Koch (2008) donne un exemple frappant de biosécurité en documentant l’alerte mondiale à la tuberculose décrétée par l’OMS dès 1993. Selon lui, « parce que les maladies

infectieuses sont causées par des microbes, les agents pathogènes sont conçus comme des entités naturelles qui peuvent potentiellement devenir une menace à la sécurité aux niveaux local, national et international » (Koch, 2008, trad. lib. p.123). Une fois cet état d’urgence mondial décrit, une réponse internationale à cette menace à la sécurité s’est opérée par l’instauration d’un protocole nommé Directly Observed Treatment, Short-Course (DOTS) pour contrer l’épidémie de tuberculose. Selon cet auteur, la santé publique ainsi que les patients sont blâmés pour la recrudescence de la tuberculose et des microbes résistants aux médicaments par le non-respect des normes requises par le DOTS et la prescription d’antibiotiques non standards.
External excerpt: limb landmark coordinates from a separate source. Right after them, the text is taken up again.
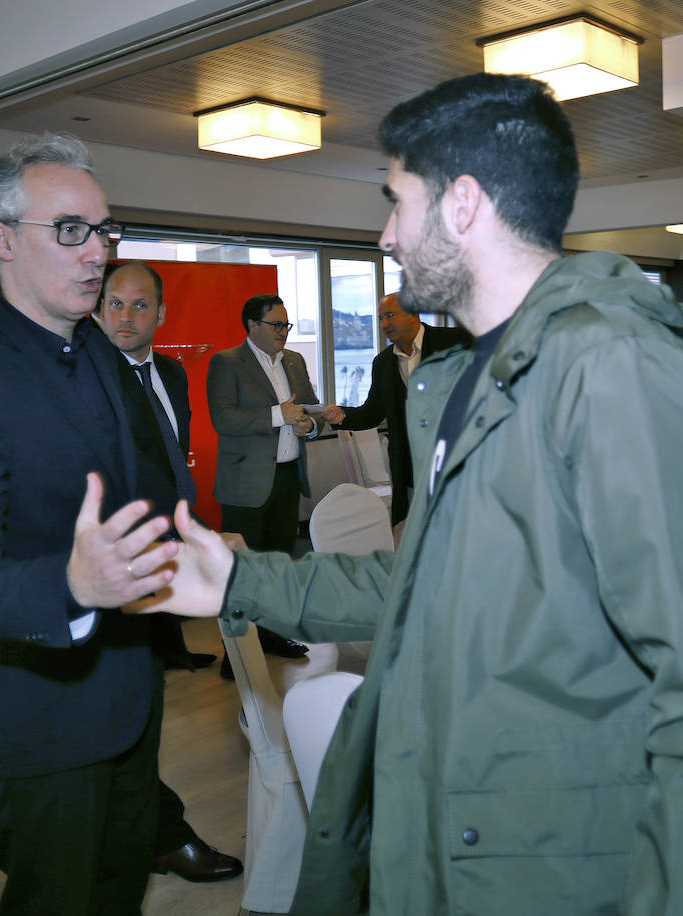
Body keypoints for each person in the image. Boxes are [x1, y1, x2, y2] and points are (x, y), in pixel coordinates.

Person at [129, 74, 683, 914]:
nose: (383, 236)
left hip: (541, 869)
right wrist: (234, 582)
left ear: (465, 203)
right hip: (443, 841)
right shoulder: (459, 379)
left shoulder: (613, 366)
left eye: (396, 204)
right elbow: (410, 586)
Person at [0, 133, 188, 914]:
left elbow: (135, 485)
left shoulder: (95, 346)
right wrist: (70, 582)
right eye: (71, 230)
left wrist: (183, 540)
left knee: (120, 891)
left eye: (104, 230)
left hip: (127, 691)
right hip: (39, 719)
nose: (97, 252)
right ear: (1, 241)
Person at [93, 259, 244, 884]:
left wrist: (193, 527)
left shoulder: (174, 374)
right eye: (113, 305)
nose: (123, 318)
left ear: (161, 314)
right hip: (117, 568)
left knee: (140, 708)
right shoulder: (88, 378)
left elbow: (170, 465)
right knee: (126, 710)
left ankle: (145, 832)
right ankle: (156, 834)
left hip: (165, 556)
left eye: (137, 306)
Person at [205, 293, 317, 665]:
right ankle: (234, 654)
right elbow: (223, 418)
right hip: (245, 484)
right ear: (252, 325)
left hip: (287, 477)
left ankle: (273, 636)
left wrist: (309, 424)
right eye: (276, 325)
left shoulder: (296, 361)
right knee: (242, 570)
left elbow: (309, 409)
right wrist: (279, 415)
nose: (283, 332)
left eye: (286, 325)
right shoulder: (227, 362)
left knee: (278, 564)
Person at [319, 293, 470, 523]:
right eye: (380, 319)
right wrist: (341, 415)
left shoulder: (456, 342)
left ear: (413, 315)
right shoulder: (383, 363)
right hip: (410, 472)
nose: (385, 324)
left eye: (390, 316)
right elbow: (371, 413)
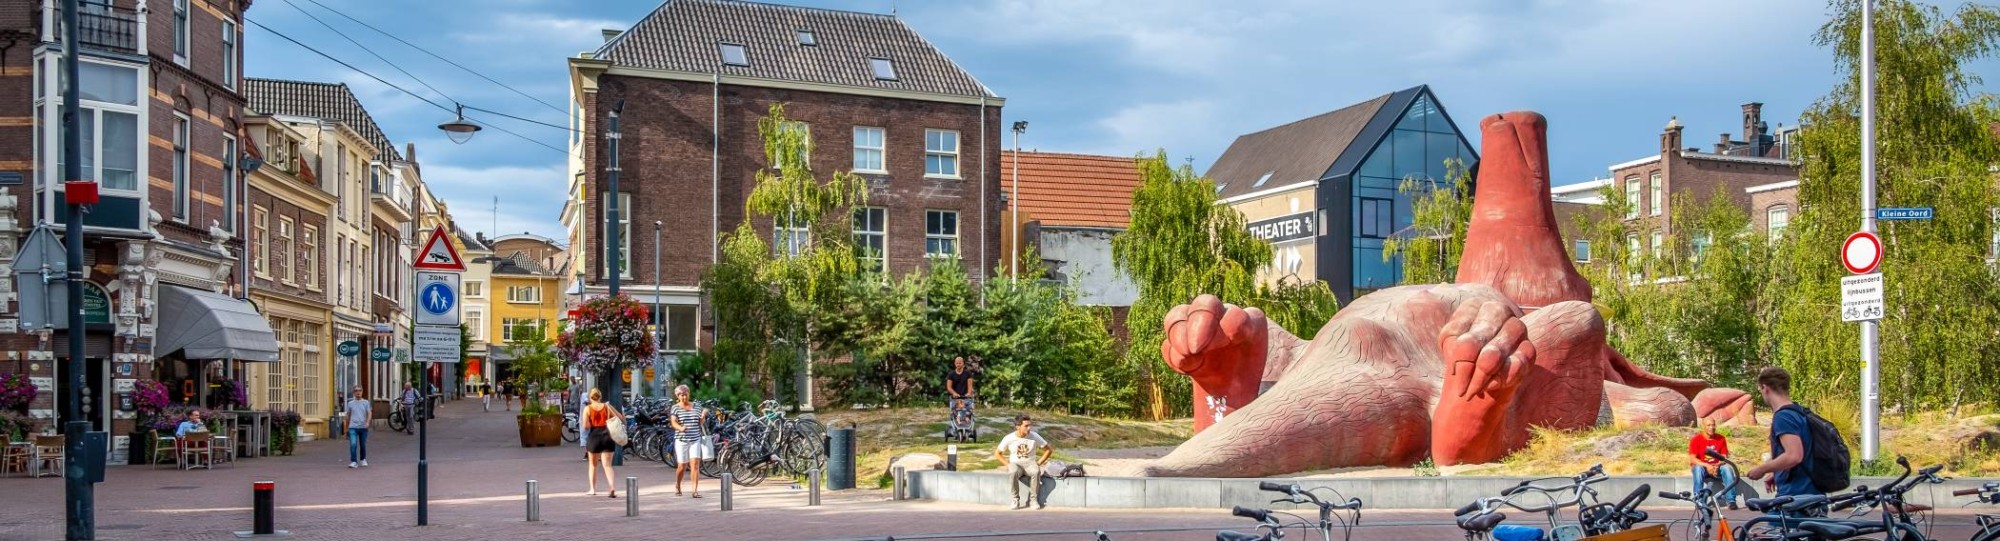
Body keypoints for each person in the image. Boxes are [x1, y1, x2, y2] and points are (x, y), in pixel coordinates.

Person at [1744, 366, 1824, 500]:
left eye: (1761, 390)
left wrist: (1762, 469)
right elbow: (1804, 452)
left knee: (1770, 520)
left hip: (1796, 498)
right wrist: (1777, 473)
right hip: (1811, 493)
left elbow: (1794, 455)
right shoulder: (1800, 411)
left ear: (1765, 388)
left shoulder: (1783, 417)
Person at [993, 414, 1054, 510]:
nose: (1029, 428)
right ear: (1018, 426)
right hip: (1016, 464)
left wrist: (1038, 463)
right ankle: (1015, 499)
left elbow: (1048, 450)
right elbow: (997, 453)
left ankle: (1033, 500)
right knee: (1012, 471)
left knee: (1036, 471)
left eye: (1030, 425)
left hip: (1030, 463)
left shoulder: (1034, 436)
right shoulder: (1009, 438)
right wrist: (1008, 464)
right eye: (1026, 426)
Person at [668, 385, 712, 498]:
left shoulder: (696, 406)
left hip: (695, 439)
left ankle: (694, 491)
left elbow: (701, 419)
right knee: (682, 465)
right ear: (678, 396)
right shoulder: (675, 408)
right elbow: (673, 422)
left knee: (695, 465)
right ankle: (678, 485)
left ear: (689, 394)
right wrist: (680, 427)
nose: (684, 397)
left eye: (686, 394)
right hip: (681, 439)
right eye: (681, 395)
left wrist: (704, 414)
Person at [582, 388, 625, 497]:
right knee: (607, 465)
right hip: (607, 437)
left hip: (594, 437)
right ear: (600, 397)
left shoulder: (587, 409)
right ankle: (611, 487)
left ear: (590, 398)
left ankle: (592, 489)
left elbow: (585, 426)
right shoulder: (607, 407)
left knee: (593, 465)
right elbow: (620, 417)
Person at [1689, 418, 1738, 509]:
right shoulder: (1696, 439)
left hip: (1717, 468)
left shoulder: (1721, 438)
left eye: (1713, 425)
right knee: (1698, 468)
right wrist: (1707, 466)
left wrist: (1716, 466)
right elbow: (1693, 459)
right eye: (1708, 425)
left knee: (1727, 468)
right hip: (1703, 468)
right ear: (1703, 426)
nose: (1711, 427)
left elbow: (1724, 457)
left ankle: (1731, 501)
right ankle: (1699, 501)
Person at [346, 387, 371, 468]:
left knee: (362, 444)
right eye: (356, 391)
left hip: (363, 427)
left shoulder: (366, 402)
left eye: (360, 390)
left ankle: (363, 459)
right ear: (353, 393)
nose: (358, 392)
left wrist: (367, 422)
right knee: (353, 444)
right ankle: (353, 461)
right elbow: (348, 415)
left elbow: (369, 413)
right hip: (353, 427)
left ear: (362, 392)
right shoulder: (350, 403)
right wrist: (347, 427)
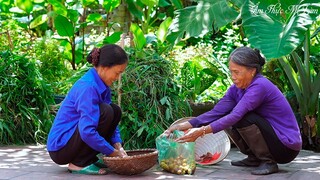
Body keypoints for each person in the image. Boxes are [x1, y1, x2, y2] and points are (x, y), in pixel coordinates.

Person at [163, 46, 302, 175]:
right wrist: (184, 126)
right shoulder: (237, 88)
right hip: (273, 140)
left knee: (241, 117)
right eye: (231, 72)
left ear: (252, 71)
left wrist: (201, 131)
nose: (232, 76)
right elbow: (216, 112)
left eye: (236, 72)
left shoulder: (260, 85)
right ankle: (254, 157)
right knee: (226, 116)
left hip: (286, 147)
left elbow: (236, 115)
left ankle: (268, 162)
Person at [47, 44, 129, 175]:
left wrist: (117, 145)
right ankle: (78, 164)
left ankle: (87, 159)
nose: (118, 78)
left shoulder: (102, 85)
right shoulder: (88, 87)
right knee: (106, 111)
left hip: (73, 141)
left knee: (115, 110)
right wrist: (112, 153)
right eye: (117, 72)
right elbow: (87, 131)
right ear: (104, 67)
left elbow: (110, 123)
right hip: (61, 149)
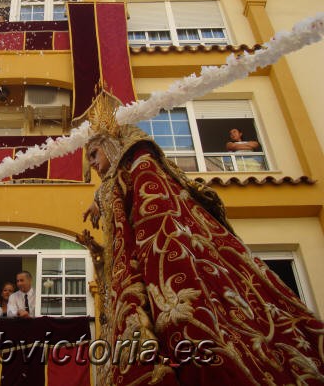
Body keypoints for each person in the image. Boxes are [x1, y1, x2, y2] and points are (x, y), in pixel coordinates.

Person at [81, 93, 324, 385]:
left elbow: (154, 220)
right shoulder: (121, 180)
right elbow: (128, 244)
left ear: (110, 145)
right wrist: (101, 249)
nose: (92, 164)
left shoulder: (141, 166)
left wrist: (105, 196)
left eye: (94, 154)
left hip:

Koch (2008, trad.lib.p.126) souligne alors que « l’accent mis sur la non-adhésion institutionnelle et individuelle aux traitements masque le fait que le DOTS est plutôt difficile à implanter et à suivre dans sa forme standardisée » puisque ce protocole ne tient pas compte du contexte et des formes de connaissances préexistantes dans le pays où le DOTS est déployé. Selon lui, l’implantation du DOTS de l’OMS dans un pays tel que la Géorgie et les effets qu’il produit constitue un milieu de choix pour examiner les relations de pouvoir dans un contexte local. Loin de relever uniquement du manque d’adhésion au programme, des questions socioéconomiques, d’accès aux antibiotiques et d’accès aux patients sont soulevées par cet auteur en lien avec l’application d’un protocole standardisé de l’OMS afin de réduire la tuberculose sur le plan international. Le manque de résultats positifs du DOTS imputé aux individus qui ne terminent pas leurs traitements antibiotiques peut se comprendre lorsque l’on tient compte du contexte et des facteurs culturels tels que la pauvreté et le stigmate social selon Koch (2008).

Une approche foucaldienne de la biosécurité permet d'amener ce concept au rang des éléments participants au dispositif de sécurité qui touchent à l'axe biopolitique du gouvernement des populations (Foucault, 2004). La biosécurité permet de réguler, de normaliser et de gouverner les populations que ce soit au travers des normes face au transport frontalier ou aux règles qui régulent le quotidien des laboratoires et des infirmières. Elle permet également un quadrillage sécuritaire de l'espace qui contribue à la

création de ce dispositif discursif et non discursif, tel que nous le décrirons dans le cadre de référence.